The boy knew where the other key was, noted Farley, stepping into the archway of a butcher’s yard. Looks like he inherits the building.
His earpiece crackled as the colonel picked up the phone at his end.
“Hey, dude. How’s it going on the street?”
Farley winced. He hated it when the colonel tried to be casual and chummy: that was not how the army worked. And, at any rate, it was an act. The colonel had no friends.
“It’s fine, sir. On the streets. That situation we talked about is winding down. No need to deploy.”
The colonel chuckled and it sounded like a well-oiled engine purring. “Come on, Farley. Why are you speaking in code? Who’s going to be listening in? That clown Charismo barely managed to put a landline together. Telephonicus Farspeak? What a joke. Spell it out, Major.”
Farley took a breath. “Yessir, Colonel. Force of habit, sir. Never jeopardize the operation. Loose lips sink ships, and all that.”

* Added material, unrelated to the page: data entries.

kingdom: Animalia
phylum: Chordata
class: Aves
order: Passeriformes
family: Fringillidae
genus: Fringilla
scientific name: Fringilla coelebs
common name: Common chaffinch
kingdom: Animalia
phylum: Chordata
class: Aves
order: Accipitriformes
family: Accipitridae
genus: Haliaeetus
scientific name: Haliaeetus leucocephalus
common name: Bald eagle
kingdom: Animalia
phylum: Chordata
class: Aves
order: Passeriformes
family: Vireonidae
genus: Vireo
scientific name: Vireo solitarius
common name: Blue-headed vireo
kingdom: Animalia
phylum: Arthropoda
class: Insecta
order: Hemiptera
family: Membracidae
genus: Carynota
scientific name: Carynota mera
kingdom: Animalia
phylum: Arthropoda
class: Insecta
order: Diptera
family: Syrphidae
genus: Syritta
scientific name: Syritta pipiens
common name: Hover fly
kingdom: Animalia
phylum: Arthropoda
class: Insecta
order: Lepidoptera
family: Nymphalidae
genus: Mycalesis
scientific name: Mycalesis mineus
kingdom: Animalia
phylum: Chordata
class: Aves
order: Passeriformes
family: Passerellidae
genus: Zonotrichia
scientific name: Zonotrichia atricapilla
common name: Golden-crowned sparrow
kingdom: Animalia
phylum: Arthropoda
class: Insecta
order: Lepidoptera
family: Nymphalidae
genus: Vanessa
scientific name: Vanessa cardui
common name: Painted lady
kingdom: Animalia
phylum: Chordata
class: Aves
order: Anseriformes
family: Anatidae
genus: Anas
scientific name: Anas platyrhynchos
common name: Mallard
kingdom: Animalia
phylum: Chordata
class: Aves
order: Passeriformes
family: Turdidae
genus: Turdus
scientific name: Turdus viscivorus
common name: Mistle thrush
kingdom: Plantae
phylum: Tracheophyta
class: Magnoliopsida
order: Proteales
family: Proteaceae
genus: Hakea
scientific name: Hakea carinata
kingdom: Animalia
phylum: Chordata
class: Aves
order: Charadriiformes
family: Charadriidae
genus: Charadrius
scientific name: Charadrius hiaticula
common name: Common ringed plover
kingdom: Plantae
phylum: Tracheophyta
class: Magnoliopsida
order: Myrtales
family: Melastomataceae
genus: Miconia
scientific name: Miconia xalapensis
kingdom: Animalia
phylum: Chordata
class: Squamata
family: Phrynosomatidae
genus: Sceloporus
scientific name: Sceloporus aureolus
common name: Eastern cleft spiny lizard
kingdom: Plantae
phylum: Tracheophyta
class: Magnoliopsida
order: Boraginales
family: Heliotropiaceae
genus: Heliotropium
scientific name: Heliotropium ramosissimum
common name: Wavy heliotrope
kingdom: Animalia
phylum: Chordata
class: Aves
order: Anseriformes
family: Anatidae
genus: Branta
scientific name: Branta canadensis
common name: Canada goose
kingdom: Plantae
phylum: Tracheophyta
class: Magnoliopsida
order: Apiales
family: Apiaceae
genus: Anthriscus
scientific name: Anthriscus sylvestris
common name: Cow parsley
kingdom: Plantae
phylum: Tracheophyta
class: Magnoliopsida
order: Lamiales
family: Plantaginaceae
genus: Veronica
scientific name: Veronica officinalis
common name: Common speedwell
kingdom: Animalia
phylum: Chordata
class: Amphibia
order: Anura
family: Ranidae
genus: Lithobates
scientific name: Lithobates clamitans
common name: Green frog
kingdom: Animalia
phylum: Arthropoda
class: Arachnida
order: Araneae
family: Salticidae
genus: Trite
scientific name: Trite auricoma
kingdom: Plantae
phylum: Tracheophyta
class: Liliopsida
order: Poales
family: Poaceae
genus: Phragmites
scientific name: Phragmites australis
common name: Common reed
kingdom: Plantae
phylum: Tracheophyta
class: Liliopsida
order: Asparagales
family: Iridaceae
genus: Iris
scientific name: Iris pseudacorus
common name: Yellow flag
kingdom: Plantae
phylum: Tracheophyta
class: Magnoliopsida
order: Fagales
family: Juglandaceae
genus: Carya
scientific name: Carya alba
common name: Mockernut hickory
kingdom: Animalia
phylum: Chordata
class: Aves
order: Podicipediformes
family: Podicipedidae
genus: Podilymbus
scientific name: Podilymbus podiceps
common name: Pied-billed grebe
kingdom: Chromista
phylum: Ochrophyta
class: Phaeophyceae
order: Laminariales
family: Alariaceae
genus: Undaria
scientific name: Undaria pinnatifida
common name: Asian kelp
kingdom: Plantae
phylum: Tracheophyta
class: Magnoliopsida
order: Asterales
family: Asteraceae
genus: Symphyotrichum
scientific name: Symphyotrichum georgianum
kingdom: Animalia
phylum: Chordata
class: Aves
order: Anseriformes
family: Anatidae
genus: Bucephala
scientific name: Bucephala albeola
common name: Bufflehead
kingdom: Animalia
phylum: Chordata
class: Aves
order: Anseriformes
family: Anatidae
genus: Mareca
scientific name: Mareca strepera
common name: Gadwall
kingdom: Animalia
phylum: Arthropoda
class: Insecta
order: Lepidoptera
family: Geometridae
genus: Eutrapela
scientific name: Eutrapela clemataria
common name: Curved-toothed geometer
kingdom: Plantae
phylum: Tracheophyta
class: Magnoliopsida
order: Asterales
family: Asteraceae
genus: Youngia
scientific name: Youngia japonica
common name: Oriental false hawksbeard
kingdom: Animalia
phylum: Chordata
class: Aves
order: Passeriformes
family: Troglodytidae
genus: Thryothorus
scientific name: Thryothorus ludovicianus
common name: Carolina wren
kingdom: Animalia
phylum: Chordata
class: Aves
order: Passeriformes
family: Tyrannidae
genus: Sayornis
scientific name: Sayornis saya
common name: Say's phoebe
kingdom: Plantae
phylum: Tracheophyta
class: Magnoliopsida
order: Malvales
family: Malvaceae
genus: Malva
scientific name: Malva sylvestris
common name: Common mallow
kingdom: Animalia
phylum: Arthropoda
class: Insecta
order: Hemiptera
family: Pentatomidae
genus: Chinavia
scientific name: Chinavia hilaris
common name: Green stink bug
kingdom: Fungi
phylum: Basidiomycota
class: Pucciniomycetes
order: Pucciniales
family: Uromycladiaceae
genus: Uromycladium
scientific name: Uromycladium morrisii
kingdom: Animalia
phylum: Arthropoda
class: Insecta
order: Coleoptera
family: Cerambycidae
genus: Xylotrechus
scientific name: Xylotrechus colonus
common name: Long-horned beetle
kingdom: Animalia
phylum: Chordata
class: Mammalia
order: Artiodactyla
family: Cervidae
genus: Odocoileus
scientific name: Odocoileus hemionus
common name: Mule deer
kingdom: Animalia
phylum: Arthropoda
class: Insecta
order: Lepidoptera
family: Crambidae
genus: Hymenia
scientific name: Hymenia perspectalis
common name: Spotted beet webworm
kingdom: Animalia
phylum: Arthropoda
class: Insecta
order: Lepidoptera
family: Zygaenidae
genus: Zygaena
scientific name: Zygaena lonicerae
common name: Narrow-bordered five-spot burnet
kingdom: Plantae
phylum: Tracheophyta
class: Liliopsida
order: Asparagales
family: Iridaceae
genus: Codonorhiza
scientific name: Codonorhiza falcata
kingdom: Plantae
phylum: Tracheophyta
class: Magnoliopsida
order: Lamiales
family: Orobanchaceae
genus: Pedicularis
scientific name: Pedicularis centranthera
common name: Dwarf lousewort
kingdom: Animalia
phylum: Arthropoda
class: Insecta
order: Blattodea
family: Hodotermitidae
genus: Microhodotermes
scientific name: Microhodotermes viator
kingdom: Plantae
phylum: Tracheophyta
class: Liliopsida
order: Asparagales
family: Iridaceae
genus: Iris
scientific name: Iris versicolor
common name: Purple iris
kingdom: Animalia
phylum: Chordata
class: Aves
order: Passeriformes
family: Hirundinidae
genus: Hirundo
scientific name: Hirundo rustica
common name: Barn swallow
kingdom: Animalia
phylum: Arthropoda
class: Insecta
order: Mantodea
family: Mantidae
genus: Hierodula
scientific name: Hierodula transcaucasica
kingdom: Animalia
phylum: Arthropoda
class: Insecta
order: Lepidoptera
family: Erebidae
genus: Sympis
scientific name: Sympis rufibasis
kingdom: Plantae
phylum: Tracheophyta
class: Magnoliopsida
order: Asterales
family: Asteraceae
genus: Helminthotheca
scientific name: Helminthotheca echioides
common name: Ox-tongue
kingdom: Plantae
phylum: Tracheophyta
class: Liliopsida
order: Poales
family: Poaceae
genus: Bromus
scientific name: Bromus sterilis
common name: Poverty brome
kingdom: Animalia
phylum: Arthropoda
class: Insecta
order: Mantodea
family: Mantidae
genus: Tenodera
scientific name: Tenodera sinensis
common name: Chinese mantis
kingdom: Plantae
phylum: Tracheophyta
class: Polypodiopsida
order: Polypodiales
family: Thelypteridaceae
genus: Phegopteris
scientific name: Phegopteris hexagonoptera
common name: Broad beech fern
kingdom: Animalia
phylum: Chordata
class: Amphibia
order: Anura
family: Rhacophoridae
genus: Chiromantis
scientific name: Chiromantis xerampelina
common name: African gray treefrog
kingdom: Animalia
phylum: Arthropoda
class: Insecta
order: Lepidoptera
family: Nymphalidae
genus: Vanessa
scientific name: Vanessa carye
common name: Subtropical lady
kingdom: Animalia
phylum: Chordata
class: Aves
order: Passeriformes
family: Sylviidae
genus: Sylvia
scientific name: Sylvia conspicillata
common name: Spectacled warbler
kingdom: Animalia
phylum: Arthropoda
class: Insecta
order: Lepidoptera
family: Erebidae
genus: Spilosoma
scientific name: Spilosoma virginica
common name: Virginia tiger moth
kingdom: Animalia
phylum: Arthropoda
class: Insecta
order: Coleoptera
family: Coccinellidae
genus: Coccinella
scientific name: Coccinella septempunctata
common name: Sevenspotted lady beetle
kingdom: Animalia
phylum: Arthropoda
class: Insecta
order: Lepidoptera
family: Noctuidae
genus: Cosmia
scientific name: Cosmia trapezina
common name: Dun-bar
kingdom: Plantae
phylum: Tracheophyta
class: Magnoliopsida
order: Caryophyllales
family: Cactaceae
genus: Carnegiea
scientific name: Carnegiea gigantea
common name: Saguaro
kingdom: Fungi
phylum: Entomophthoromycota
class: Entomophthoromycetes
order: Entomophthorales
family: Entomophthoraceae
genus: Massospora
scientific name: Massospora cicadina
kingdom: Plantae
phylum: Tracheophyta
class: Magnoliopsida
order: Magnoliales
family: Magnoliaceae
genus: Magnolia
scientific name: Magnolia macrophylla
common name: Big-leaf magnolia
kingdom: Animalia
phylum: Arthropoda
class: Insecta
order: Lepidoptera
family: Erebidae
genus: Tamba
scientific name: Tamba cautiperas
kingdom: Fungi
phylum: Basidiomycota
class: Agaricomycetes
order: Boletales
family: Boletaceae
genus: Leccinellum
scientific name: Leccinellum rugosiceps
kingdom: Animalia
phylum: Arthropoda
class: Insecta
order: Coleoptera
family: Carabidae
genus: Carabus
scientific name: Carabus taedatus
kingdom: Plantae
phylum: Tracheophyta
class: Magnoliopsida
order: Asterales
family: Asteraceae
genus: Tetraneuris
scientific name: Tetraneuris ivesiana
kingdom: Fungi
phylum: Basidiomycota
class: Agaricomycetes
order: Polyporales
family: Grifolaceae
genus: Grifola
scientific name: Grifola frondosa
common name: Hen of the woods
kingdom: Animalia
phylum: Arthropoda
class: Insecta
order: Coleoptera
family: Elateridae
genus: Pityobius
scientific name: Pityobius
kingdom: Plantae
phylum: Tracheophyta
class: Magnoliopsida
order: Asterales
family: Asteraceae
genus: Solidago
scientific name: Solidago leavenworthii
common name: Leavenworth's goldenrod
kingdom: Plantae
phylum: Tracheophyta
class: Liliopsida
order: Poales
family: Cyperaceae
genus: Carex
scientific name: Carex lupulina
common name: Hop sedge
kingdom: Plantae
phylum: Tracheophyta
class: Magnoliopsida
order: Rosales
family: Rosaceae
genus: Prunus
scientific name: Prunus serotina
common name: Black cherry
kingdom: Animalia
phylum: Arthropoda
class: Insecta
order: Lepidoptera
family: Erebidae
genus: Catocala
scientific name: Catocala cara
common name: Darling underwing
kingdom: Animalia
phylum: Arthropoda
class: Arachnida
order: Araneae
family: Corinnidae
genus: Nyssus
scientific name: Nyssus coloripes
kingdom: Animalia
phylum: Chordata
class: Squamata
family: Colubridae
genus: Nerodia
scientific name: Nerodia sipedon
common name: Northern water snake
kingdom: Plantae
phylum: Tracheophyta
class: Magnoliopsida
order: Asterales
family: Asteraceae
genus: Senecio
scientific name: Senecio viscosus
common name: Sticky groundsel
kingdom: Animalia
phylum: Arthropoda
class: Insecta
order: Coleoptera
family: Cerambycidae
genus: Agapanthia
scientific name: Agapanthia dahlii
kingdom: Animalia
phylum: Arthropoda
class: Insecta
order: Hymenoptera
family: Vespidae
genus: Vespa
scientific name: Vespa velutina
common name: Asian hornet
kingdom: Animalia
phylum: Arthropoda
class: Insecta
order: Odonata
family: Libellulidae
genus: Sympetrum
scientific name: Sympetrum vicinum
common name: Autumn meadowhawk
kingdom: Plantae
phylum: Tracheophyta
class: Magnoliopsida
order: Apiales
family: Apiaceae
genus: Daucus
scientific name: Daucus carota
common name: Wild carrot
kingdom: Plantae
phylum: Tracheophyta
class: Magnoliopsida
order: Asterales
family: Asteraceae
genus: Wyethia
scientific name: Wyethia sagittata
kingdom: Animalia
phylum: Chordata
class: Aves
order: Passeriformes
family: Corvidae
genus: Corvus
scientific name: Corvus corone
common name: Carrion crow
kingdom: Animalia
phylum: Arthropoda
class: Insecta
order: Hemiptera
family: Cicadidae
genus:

“Just give me the facts, man. Where’s Garrick?”
“He’s gone, sir. Toast. I got the gist on the bug I planted in the boy’s bandage.”
“Gone?” The colonel sounded disappointed. “I liked him. He was a funny guy.”
Funny was not the word Farley would have chosen, especially when he remembered the assassin looming over him with a bottle of ether.
“The others?”
“The boy is here, in Holborn,” continued Farley. “And Agent Savano has entered the portal at Half Moon Street.”